Леокардия тем временем отходила. Уже теряя ее и почти смирившись с тем, Иван Парфенович внезапно понял, что его покидает близкий человек, близкий не только по крови через покойную жену, но и по духу. Неистовство и неугомонность бунтарской Каденькиной души всегда оставались в чем-то сродни его собственной. Упорство, с которым Каденька достигала своих непонятных ему, но ясных ей целей, всегда вызывало в нем уважение, которое легко переходило в раздражение потому лишь, что были они и оставались очень разными по судьбе.

Иван Парфенович хотел было заплакать, но сумел лишь глухо зарычать. Тут же в больничный коридор вылезла закутанная в платок старшая дочь Златовратских, Аглая.

– Дяденька Иван, вас маменька к себе зовет.

Опрокинув неструганую лавку, Гордеев ринулся в палату.

– Слушай меня, Иван, – едва слышно прошептали обметанные губы и вдруг сложились в язвительную, такую знакомую Каденькину улыбку. – Богом клянусь, моих детей я тебе не отдам. Сама воспитаю. Я не Мария. Не дождешься от меня. И не надейся от меня отделаться. Слышишь, Иван?!

– Слышу, Каденька, слышу, милая, – ответил Иван Парфенович и почувствовал на глазах долгожданные слезы.

Несмотря на щедро рассыпаемые Гордеевым ассигнации и ежедневные консилиумы, ни один из врачей не давал близким Леокардии Власьевны надежды. Как и ожидалось, на третий день началась горячка, шов почернел и дурно пах. Эскулапы, страшась гордеевского гнева, пробегали стороной. Только бабка-знахарка, перепрятав куда-то заветный самородок, тихо бормотала что-то в углу палаты, клала на шов тряпочки с мазью да почти непрерывно поила больную с ложечки горьким травяным настоем. Безумно раздражали Ивана Парфеновича дети. По распоряжению, сделанному Каденькой еще до впадения в беспамятство, дочери постоянно оставались при ней, непрерывно теребили умирающую мать и канючили:

– Мамочка! Не умирай! Мамочка, поговори с нами! Мамочка, не умирай!

Своею волей Иван Парфенович давно бы отправил сопливых куда подалее, чтоб не ныли здесь и дали матери отойти с миром. Но удивительным образом в палате царила воля беспамятной Леокардии, неожиданным упорным выразителем которой оказался Левонтий Макарович.

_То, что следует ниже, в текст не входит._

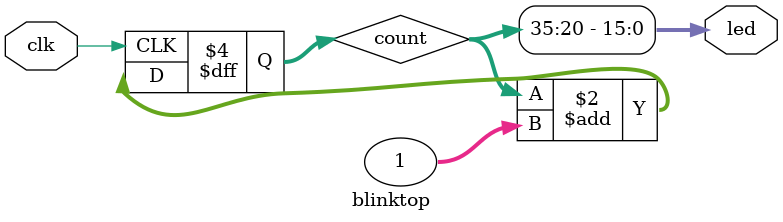
<source format=v>
`timescale 1ns / 1ps

module blinktop(
    input clk,
    //input [15:0] sw,
    output [15:0] led
    );
reg [35:0] count = 0;
assign led[15:0]=count[35:20];
always @ (posedge(clk)) count <= count + 1;

//assign sw[15:1]=led[15:1];is
    
endmodule

</source>
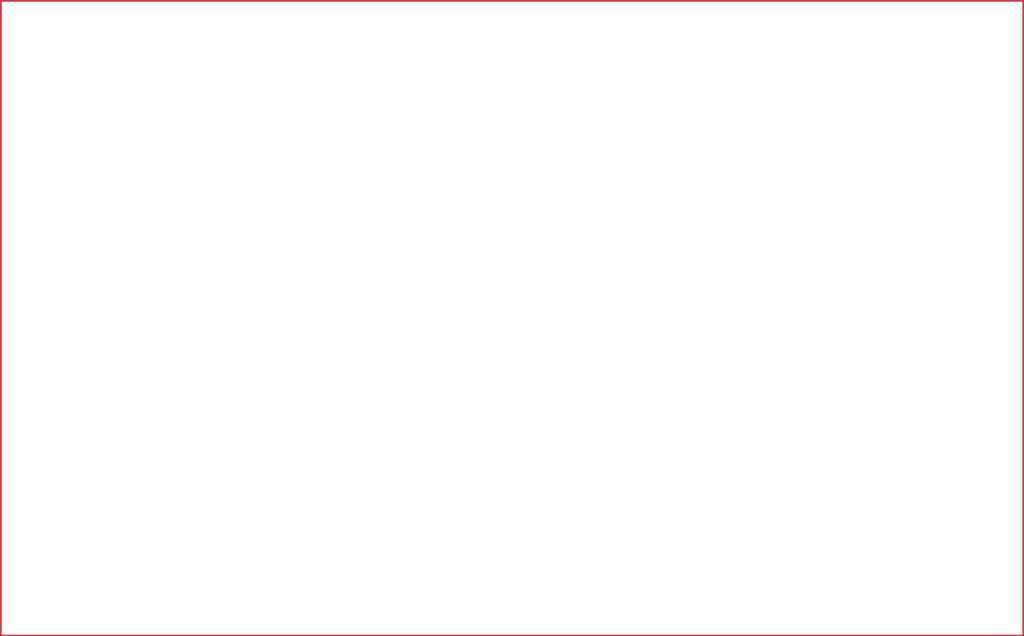
<source format=kicad_pcb>
(kicad_pcb
	(version 20241229)
	(generator "pcbnew")
	(generator_version "9.0")
	(general
		(thickness 1.6)
		(legacy_teardrops no)
	)
	(paper "A4")
	(layers
		(0 "F.Cu" signal)
		(2 "B.Cu" signal)
		(9 "F.Adhes" user "F.Adhesive")
		(11 "B.Adhes" user "B.Adhesive")
		(13 "F.Paste" user)
		(15 "B.Paste" user)
		(5 "F.SilkS" user "F.Silkscreen")
		(7 "B.SilkS" user "B.Silkscreen")
		(1 "F.Mask" user)
		(3 "B.Mask" user)
		(17 "Dwgs.User" user "User.Drawings")
		(19 "Cmts.User" user "User.Comments")
		(21 "Eco1.User" user "User.Eco1")
		(23 "Eco2.User" user "User.Eco2")
		(25 "Edge.Cuts" user)
		(27 "Margin" user)
		(31 "F.CrtYd" user "F.Courtyard")
		(29 "B.CrtYd" user "B.Courtyard")
		(35 "F.Fab" user)
		(33 "B.Fab" user)
		(39 "User.1" user)
		(41 "User.2" user)
		(43 "User.3" user)
		(45 "User.4" user)
	)
	(setup
		(pad_to_mask_clearance 0)
		(allow_soldermask_bridges_in_footprints no)
		(tenting front back)
		(pcbplotparams
			(layerselection 0x00000000_00000000_55555555_5755f5ff)
			(plot_on_all_layers_selection 0x00000000_00000000_00000000_00000000)
			(disableapertmacros no)
			(usegerberextensions no)
			(usegerberattributes yes)
			(usegerberadvancedattributes yes)
			(creategerberjobfile yes)
			(dashed_line_dash_ratio 12.000000)
			(dashed_line_gap_ratio 3.000000)
			(svgprecision 4)
			(plotframeref no)
			(mode 1)
			(useauxorigin no)
			(hpglpennumber 1)
			(hpglpenspeed 20)
			(hpglpendiameter 15.000000)
			(pdf_front_fp_property_popups yes)
			(pdf_back_fp_property_popups yes)
			(pdf_metadata yes)
			(pdf_single_document no)
			(dxfpolygonmode yes)
			(dxfimperialunits yes)
			(dxfusepcbnewfont yes)
			(psnegative no)
			(psa4output no)
			(plot_black_and_white yes)
			(sketchpadsonfab no)
			(plotpadnumbers no)
			(hidednponfab no)
			(sketchdnponfab yes)
			(crossoutdnponfab yes)
			(subtractmaskfromsilk no)
			(outputformat 1)
			(mirror no)
			(drillshape 1)
			(scaleselection 1)
			(outputdirectory "")
		)
	)
	(net 0 "")
	(gr_rect
		(start 97 49.5)
		(end 217 124)
		(stroke
			(width 0.2)
			(type default)
		)
		(fill no)
		(layer "F.Cu")
		(uuid "90abe190-52b5-42f3-91c2-40f997247a22")
	)
	(embedded_fonts no)
)

</source>
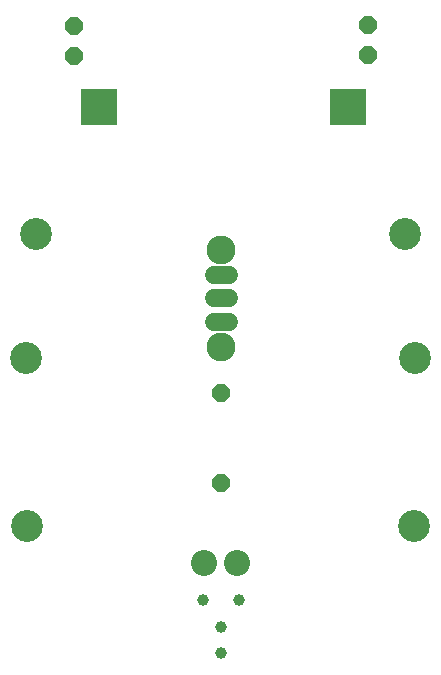
<source format=gbs>
G75*
G70*
%OFA0B0*%
%FSLAX24Y24*%
%IPPOS*%
%LPD*%
%AMOC8*
5,1,8,0,0,1.08239X$1,22.5*
%
%ADD10C,0.0395*%
%ADD11OC8,0.0592*%
%ADD12R,0.1189X0.1189*%
%ADD13C,0.0584*%
%ADD14C,0.0962*%
%ADD15C,0.0867*%
%ADD16C,0.1064*%
D10*
X006975Y005043D03*
X007575Y004143D03*
X008175Y005043D03*
X007575Y003293D03*
D11*
X007575Y008968D03*
X007575Y011968D03*
X002675Y023193D03*
X002675Y024193D03*
X012475Y024218D03*
X012475Y023218D03*
D12*
X011829Y021493D03*
X003521Y021493D03*
D13*
X007348Y015906D02*
X007852Y015906D01*
X007852Y015118D02*
X007348Y015118D01*
X007348Y014331D02*
X007852Y014331D01*
D14*
X007600Y013504D03*
X007600Y016732D03*
D15*
X008125Y006293D03*
X007025Y006293D03*
D16*
X001125Y007518D03*
X001100Y013118D03*
X001425Y017268D03*
X013725Y017268D03*
X014050Y013118D03*
X014025Y007518D03*
M02*

</source>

– Пусть будет так, как Каденька хотела, – твердо заявил он свояку. – Дочери будут при матери до любого исхода. Я ни одной минуты их не хочу лишить… Да и к тому же это, вопреки очевидности, ей на пользу. Доктора-то уж давно Каденьку похоронили, а она все жива. Отчего это? Я полагаю, оттого, что доченьки ее держат, теребят, уйти не дают. Она, я знаю, и в беспамятстве их голоса слышит: как же мы, мамочка, без тебя?! – Глаза Левонтия Макаровича подозрительно блеснули, но он вздернул слабый подбородок и уверенно закончил: – Когда наука бессильна, остается уповать на неизвестные нам силы. Audiatur et altera pars.